A microservice is self-contained and might duplicate code in a way that SOA does not, but it’s completely isolated from the rest of the code. It’s basically a process/server running that has an API (messages), isolates everything, and can use extreme late-binding if it wishes to.

Thus, if you aspire to Dr. Kay’s model (and the success of the internet is a powerful testimonial), you may want to look at microservices. Some people look at microservices as being a silly fad, but they’re a fad that’s been around for quite some time and more and more companies are using them. In fact, our company, All Around the World is routinely getting more requests from clients about implementing SOA/microservices for their systems.

One interesting point about microservices (which SOA might struggle with) is that the extreme isolation of them combined with an OpenAPI interface means that you can separate off a layer of your system as a microservice, make sure it works, and then easily rewrite it in another programming language that might be more appropriate to the task at hand.
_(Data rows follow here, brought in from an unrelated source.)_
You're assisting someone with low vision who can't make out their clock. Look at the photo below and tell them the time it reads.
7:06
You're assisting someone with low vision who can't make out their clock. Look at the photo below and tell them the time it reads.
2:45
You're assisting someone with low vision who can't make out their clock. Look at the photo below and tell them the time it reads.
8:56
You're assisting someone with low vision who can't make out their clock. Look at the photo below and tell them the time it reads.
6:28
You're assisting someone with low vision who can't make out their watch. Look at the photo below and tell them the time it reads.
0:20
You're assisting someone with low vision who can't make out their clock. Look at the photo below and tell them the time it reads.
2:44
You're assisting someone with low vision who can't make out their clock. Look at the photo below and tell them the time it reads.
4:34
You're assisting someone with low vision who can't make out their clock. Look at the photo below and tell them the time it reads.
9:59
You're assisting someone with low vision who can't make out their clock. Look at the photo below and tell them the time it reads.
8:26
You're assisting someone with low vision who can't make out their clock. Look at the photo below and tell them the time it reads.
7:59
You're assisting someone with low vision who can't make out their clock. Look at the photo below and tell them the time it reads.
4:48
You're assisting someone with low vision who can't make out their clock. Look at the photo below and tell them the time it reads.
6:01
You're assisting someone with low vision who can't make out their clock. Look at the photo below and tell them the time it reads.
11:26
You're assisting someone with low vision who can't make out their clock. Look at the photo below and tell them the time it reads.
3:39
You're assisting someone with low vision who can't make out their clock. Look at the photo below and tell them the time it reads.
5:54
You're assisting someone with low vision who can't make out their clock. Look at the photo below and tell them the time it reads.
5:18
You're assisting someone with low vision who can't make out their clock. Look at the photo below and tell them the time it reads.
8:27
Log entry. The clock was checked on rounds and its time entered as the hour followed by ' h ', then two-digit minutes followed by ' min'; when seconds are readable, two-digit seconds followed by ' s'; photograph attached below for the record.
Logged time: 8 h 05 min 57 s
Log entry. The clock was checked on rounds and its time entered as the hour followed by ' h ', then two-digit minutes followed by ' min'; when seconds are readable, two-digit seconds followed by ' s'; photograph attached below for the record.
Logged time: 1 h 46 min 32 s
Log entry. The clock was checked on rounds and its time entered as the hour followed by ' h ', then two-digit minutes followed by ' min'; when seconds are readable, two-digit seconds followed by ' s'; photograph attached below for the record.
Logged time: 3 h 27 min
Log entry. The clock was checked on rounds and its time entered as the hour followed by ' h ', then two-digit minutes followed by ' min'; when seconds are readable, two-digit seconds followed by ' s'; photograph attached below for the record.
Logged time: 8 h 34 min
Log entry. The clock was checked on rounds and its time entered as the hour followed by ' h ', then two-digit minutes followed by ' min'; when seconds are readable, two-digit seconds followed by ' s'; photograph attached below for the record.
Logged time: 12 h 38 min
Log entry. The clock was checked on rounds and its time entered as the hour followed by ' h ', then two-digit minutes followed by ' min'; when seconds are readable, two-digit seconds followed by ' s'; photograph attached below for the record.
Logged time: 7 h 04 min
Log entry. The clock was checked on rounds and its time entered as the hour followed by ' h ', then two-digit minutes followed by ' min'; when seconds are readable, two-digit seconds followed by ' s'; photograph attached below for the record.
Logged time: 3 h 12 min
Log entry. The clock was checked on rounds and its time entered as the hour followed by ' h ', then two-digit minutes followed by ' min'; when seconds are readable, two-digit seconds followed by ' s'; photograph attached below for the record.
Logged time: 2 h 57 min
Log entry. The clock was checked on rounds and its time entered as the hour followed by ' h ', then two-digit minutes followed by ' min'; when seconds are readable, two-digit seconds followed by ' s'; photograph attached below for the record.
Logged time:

That’s often extremely hard to do when you directly use/import/require/include a module because it’s usually required to be in the same language.

A Little Secret

But if you agree with the idea that microservices might be the next step in OOP, along the lines of what Alan Kay proposed, perhaps we should keep this our little secret, shall we? OOP “purists” might be horrified at the description and OOP “haters” might be aghast at realizing they’ve been writing objects all this time. Admitting that microservices are objects might be a marketing disaster, even if it’s true.